An additional bonus is that module_param_array provides the number of
array elements. This allowed me to change tcic.c and i82365.c to use
this number for IRQ list. This change was tested with i82365. If
"irq_list" is not specified, irq_list_count is 0.
I set all permissions to 0444 to be safe. I think we have no secrets
from the users regarding those parameters. If some parameters can be
changed safely at the runtime, the permissions could be changed to 0644.
I didn't examine how safe (and how useful) it would be, so it's 0444 for
now.
Andrew Morton [Sat, 17 Apr 2004 10:32:46 +0000 (03:32 -0700)]
[PATCH] ARM-related ptep_to_address() fix
From: William Lee Irwin III <wli@holomorphy.com>
rmk mentioned that ARM was borked as the relation, assumed by generic rmap,
PTRS_PER_PTE*sizeof(pte_t) == PAGE_SIZE, fails to hold. The following
patch, developed jointly with him (or depending on POV, by him with me
acting as codemonkey), is reported to resolve the issue.

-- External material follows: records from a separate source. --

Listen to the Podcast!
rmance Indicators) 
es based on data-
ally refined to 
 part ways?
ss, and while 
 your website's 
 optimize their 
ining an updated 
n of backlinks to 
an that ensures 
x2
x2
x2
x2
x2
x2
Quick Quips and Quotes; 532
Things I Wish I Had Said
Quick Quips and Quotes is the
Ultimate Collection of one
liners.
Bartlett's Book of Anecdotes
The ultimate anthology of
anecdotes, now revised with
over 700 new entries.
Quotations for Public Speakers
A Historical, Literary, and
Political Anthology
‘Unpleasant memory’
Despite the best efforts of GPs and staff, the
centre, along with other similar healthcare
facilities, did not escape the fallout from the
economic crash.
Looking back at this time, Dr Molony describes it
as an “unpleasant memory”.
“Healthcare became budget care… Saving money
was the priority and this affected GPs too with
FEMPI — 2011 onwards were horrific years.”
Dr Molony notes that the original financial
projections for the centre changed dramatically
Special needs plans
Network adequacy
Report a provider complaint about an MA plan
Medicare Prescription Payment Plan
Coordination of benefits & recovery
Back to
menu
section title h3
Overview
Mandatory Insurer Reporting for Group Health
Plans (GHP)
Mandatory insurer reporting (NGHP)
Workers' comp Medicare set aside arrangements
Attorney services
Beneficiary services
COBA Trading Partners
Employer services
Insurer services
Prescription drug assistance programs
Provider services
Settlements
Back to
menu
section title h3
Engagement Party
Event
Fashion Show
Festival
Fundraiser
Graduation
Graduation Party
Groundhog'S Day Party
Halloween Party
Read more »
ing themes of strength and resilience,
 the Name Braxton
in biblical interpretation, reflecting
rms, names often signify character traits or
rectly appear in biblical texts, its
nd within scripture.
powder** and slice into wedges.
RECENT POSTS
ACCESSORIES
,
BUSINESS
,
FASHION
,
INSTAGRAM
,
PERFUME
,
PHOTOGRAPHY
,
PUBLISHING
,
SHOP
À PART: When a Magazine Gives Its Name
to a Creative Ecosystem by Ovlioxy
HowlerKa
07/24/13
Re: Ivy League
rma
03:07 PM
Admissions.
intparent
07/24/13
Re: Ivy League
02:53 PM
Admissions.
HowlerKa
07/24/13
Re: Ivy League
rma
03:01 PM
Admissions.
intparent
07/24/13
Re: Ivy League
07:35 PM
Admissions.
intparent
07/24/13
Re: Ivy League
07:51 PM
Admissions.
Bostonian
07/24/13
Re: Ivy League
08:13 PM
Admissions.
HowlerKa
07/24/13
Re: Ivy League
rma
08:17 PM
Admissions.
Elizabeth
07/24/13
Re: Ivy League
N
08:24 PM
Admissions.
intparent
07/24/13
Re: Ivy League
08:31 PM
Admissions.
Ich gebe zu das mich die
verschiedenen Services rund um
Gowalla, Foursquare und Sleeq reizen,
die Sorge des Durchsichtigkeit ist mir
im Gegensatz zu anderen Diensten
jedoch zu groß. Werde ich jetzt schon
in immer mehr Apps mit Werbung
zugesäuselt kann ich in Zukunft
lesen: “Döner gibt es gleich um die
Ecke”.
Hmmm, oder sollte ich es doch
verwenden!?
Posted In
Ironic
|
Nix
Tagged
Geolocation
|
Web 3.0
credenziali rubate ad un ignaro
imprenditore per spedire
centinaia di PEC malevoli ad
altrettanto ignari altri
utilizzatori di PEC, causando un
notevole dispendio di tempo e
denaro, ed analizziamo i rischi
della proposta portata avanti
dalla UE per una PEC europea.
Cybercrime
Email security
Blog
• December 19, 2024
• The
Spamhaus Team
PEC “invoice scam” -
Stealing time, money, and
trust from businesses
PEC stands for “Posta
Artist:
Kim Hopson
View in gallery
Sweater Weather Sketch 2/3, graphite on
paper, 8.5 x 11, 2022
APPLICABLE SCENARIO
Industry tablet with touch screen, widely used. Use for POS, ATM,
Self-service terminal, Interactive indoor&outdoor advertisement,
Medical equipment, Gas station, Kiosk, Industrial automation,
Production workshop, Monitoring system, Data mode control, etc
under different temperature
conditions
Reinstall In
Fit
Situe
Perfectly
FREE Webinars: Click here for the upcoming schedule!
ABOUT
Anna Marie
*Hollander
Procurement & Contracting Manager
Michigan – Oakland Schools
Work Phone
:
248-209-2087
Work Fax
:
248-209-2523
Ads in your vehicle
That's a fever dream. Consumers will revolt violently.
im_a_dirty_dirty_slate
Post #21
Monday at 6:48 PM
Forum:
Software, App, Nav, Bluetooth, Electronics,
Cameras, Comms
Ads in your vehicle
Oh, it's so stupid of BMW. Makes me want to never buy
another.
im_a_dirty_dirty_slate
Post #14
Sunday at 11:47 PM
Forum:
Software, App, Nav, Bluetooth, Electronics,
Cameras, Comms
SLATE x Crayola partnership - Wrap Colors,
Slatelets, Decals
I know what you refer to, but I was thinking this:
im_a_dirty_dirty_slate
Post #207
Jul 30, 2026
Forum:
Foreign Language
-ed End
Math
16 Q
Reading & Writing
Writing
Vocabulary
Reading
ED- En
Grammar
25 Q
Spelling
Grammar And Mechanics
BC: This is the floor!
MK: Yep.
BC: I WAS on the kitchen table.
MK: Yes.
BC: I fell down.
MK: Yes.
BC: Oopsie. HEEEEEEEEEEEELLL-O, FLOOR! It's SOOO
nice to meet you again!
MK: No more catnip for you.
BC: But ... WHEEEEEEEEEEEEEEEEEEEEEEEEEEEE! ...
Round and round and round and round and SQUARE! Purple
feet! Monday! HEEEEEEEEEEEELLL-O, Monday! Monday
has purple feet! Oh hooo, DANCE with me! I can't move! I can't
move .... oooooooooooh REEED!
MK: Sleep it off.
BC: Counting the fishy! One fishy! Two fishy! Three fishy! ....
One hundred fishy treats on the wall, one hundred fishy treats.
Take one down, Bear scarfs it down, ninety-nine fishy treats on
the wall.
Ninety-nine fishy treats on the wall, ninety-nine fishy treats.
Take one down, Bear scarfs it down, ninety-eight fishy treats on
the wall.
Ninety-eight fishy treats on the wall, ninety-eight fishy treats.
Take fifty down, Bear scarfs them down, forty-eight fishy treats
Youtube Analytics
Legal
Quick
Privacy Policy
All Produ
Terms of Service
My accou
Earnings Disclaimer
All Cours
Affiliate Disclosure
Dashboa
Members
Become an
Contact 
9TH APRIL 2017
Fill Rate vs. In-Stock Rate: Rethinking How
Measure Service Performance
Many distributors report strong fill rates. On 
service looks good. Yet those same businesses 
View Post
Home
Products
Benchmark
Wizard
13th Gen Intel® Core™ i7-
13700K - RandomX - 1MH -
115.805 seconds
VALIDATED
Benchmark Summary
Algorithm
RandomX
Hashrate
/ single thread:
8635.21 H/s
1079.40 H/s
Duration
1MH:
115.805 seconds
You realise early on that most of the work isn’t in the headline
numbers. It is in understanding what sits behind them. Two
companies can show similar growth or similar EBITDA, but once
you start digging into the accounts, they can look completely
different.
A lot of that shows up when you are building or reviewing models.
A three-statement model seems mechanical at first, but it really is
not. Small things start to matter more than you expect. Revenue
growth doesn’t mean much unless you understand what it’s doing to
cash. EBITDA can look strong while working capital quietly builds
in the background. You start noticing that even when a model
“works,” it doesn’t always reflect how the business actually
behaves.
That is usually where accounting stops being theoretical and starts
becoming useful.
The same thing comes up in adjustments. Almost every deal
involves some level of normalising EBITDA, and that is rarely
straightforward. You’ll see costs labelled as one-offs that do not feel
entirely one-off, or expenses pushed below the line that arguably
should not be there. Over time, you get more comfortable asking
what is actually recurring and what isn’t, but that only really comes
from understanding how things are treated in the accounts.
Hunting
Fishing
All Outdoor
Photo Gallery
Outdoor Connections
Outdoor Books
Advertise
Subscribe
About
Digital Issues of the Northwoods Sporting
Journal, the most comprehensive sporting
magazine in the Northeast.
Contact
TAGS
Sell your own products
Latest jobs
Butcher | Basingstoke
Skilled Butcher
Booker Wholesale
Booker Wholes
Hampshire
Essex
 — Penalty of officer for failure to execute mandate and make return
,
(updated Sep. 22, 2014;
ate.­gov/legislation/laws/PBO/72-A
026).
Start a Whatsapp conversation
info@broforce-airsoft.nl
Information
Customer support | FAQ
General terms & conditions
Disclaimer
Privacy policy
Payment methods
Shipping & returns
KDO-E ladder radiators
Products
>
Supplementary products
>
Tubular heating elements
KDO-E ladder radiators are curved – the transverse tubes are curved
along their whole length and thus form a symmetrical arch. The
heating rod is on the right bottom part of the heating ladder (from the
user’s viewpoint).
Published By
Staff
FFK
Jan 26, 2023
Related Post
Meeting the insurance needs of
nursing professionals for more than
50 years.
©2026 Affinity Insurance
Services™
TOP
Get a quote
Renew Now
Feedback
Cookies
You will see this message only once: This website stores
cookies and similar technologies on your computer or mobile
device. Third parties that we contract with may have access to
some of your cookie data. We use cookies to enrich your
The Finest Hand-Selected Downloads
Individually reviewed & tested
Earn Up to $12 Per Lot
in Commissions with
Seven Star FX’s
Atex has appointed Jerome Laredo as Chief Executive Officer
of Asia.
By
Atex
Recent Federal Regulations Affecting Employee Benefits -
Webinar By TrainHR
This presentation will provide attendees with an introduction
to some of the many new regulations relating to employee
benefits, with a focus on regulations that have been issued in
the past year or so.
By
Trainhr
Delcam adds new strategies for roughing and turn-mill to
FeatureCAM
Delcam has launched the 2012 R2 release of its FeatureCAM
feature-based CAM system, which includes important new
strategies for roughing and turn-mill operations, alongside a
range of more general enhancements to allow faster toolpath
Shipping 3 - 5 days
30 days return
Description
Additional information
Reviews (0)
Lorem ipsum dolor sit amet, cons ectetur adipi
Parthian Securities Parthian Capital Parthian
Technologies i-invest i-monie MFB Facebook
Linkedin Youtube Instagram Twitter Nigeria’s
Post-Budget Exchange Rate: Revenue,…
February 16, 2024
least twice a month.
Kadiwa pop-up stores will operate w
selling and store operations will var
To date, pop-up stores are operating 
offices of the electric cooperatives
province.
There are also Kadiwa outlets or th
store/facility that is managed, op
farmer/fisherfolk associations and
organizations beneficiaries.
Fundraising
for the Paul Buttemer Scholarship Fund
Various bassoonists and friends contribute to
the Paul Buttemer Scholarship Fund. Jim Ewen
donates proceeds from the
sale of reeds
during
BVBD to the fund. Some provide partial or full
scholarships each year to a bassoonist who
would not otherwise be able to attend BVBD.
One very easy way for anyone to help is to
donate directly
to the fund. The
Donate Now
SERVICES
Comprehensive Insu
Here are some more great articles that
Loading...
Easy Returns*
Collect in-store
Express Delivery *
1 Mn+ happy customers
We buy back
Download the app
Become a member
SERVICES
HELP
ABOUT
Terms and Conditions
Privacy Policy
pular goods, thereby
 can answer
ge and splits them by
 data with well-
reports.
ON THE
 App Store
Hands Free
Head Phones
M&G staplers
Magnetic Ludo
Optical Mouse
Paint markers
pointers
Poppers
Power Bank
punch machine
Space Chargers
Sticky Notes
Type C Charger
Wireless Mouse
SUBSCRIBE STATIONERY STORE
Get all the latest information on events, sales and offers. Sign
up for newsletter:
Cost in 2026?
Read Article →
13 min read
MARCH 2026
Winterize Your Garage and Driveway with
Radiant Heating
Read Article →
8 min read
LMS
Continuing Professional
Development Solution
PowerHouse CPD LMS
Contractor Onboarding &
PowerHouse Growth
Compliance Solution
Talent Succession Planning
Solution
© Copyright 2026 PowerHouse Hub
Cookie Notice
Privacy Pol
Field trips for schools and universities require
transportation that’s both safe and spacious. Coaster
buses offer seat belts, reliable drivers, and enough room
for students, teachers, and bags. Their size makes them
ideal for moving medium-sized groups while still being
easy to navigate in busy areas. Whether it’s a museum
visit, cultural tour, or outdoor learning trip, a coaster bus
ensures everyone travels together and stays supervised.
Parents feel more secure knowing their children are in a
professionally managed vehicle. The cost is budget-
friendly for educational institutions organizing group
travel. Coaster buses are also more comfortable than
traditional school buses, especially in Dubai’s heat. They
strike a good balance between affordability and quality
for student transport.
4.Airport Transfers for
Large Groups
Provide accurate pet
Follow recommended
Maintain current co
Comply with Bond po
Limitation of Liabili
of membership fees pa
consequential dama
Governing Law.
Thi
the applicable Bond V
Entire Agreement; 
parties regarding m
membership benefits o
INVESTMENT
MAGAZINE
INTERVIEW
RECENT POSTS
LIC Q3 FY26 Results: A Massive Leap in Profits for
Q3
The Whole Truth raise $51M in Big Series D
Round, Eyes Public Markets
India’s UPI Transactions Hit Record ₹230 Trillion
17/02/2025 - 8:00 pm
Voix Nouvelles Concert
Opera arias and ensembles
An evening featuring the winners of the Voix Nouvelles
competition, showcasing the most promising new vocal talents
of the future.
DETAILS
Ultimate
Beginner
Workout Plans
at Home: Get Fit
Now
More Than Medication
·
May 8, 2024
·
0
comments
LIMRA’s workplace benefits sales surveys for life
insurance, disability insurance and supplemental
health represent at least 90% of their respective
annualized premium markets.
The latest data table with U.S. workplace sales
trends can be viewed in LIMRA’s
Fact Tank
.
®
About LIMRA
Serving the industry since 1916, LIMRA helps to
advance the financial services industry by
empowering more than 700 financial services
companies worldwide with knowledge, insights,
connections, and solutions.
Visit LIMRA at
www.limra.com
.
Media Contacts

Specifically, while ARM dedicates an entire PAGE_SIZE -sized block of
memory to each PTE table, the PTE table itself only spans half that, the
remainder being dedicated to hardware-interpreted structures. As the
hardware structure must be contiguous, wider ptes can't be used. So the
core-visible PTE table only spans PAGE_SIZE/2 bytes, violating the
assumption. This corrects masking and scaling done in ptep_to_address().
Andrew Morton [Sat, 17 Apr 2004 10:29:12 +0000 (03:29 -0700)]
[PATCH] Fix bogus get_page() calls in hugepage code
From: David Gibson <david@gibson.dropbear.id.au>
Some versions of follow_huge_addr() and follow_huge_pmd() are doing a
get_page() on the target page. They shouldn't: follow_page() returns an
unpinned page and it is the caller's responsibility to pin the page (if
desired) before dropping page_table_lock.